Passage provided:
----------------

Love Streams (1984)
6/10
Cassavetes and Cannon
10 March 2022
Warning: Spoilers
In 2015, the BBC named Love Streams the 63rd greatest American movie ever made.

What is it doing on our site?

What is it doing coming from Cannon?

Well, according to Austin Trunick's The Cannon Film Guide Volume 1: 1980-1984, there was some mutual admiration between Cassavetes and Cannon. Menahem Golan may have made his money with and breakdancing, but he aspired to greater cinematic heights. Meanwhile, Cassavetes was an artist who didn't want anyone to interfere with his vision, which often had nothing to do with box office.

Somehow, the two came together and agreed to make this movie.

Cannon would get the art cred they wanted.

Cassavetes would get to make a movie his way with a $2 million dollar budget, more than he'd enjoyed for several movies.

Unlike so many of Cannon's two weeks and done movies, Cassavetes got 13 weeks to film Love Streams and it's mostly in one location, the home he shared with wife Gena Rowlands. He also stars in it as writer Robert Harmon, who constantly adds new women to his harem and is often writing them checks.

Gena is is his sister Sarah who can also never find permanent love. If anything, she loves so much that she's pushed away her husband (Seymour Cassel) and begins to collect animals who will at least love her unconditionally.

----------------

What you need to do:
1. Repeat the Love Streams review word for word, starting at the words containing "What is it doing coming" and stopping after "make this movie.".
2. Continue the Love Streams review from its last sentence onward.
The items that follow have no connection to the Love Streams review.

Supplied records:
----------------

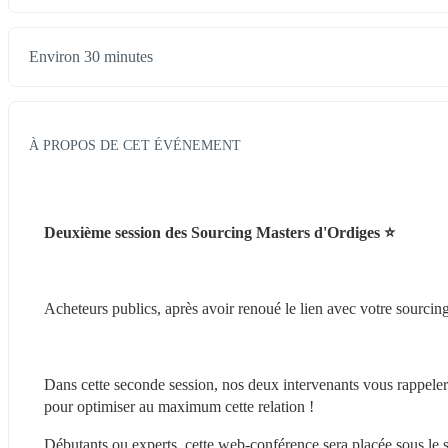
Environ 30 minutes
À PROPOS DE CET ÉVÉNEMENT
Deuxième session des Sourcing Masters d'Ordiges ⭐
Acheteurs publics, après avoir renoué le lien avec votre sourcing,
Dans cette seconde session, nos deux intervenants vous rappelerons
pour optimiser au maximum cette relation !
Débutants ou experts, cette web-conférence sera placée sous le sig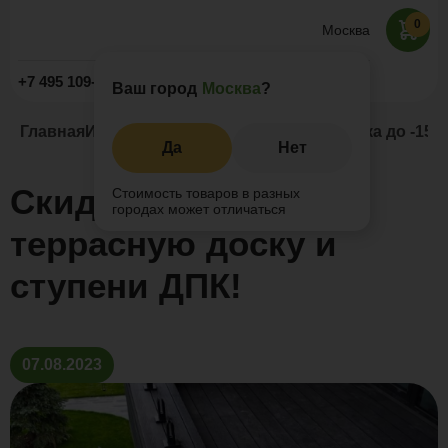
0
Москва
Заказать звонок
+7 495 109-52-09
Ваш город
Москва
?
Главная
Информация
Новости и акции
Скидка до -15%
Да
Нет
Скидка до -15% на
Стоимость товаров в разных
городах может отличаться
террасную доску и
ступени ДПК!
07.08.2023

----------------

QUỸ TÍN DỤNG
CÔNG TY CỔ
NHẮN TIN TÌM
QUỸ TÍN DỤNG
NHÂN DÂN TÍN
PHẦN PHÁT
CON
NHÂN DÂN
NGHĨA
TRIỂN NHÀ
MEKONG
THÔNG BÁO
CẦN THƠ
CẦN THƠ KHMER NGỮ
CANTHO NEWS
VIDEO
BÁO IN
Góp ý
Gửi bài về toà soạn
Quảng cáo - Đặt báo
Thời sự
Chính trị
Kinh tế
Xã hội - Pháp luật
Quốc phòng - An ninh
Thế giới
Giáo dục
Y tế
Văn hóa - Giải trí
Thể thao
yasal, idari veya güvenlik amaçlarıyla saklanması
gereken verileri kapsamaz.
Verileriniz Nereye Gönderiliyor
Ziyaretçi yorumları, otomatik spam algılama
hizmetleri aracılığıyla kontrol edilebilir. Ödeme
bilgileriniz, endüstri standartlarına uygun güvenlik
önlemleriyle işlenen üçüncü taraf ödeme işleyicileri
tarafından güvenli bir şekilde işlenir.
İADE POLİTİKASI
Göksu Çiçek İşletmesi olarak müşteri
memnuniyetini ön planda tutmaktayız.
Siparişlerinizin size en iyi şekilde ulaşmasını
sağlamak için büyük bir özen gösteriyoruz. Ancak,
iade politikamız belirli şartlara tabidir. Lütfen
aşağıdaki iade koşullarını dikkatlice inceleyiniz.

----------------

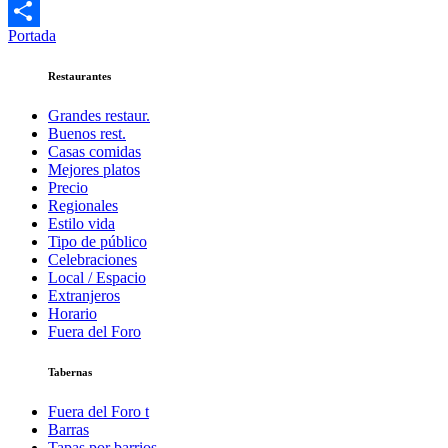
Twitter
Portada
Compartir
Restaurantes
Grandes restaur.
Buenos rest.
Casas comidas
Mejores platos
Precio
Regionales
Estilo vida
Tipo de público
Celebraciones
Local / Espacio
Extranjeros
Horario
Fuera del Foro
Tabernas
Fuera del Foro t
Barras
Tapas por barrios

----------------

Answers provided:
1.
What is it doing coming from Cannon?

Well, according to Austin Trunick's The Cannon Film Guide Volume 1: 1980-1984, there was some mutual admiration between Cassavetes and Cannon. Menahem Golan may have made his money with and breakdancing, but he aspired to greater cinematic heights. Meanwhile, Cassavetes was an artist who didn't want anyone to interfere with his vision, which often had nothing to do with box office.

Somehow, the two came together and agreed to make this movie.

2.
Robert also has a son Albie, who he teaches to drink and allows to hang out with the showgirls that he lives with. That can't and won't last, as the boy goes back to his mother and our protagonist gets beaten by the boy's stepfather.

Even the brother and sister relationship can't last long, as Sarah's hallucinations begin to take over her mind and she runs into a rainstorm, leaving Robert to laugh like a maniac on the couch before realizing that a naked man is sitting next to him, a man who turns out to be his dog. And that's the ending!

Cassavetes was told that he was going to die from cancer before he made this. He lived for five more years, but he also made the movie like a man knowing he was going to die and not caring what anyone else wanted. Continuity be damned, Cannon's short running time be damned, this was his movie.

It never played theaters in the U. S. and the MGM VHS release cut about twenty minutes. Luckily, we live in a world where the Criterion Collection can release things uncut and we can see what the director truly wanted to show the world.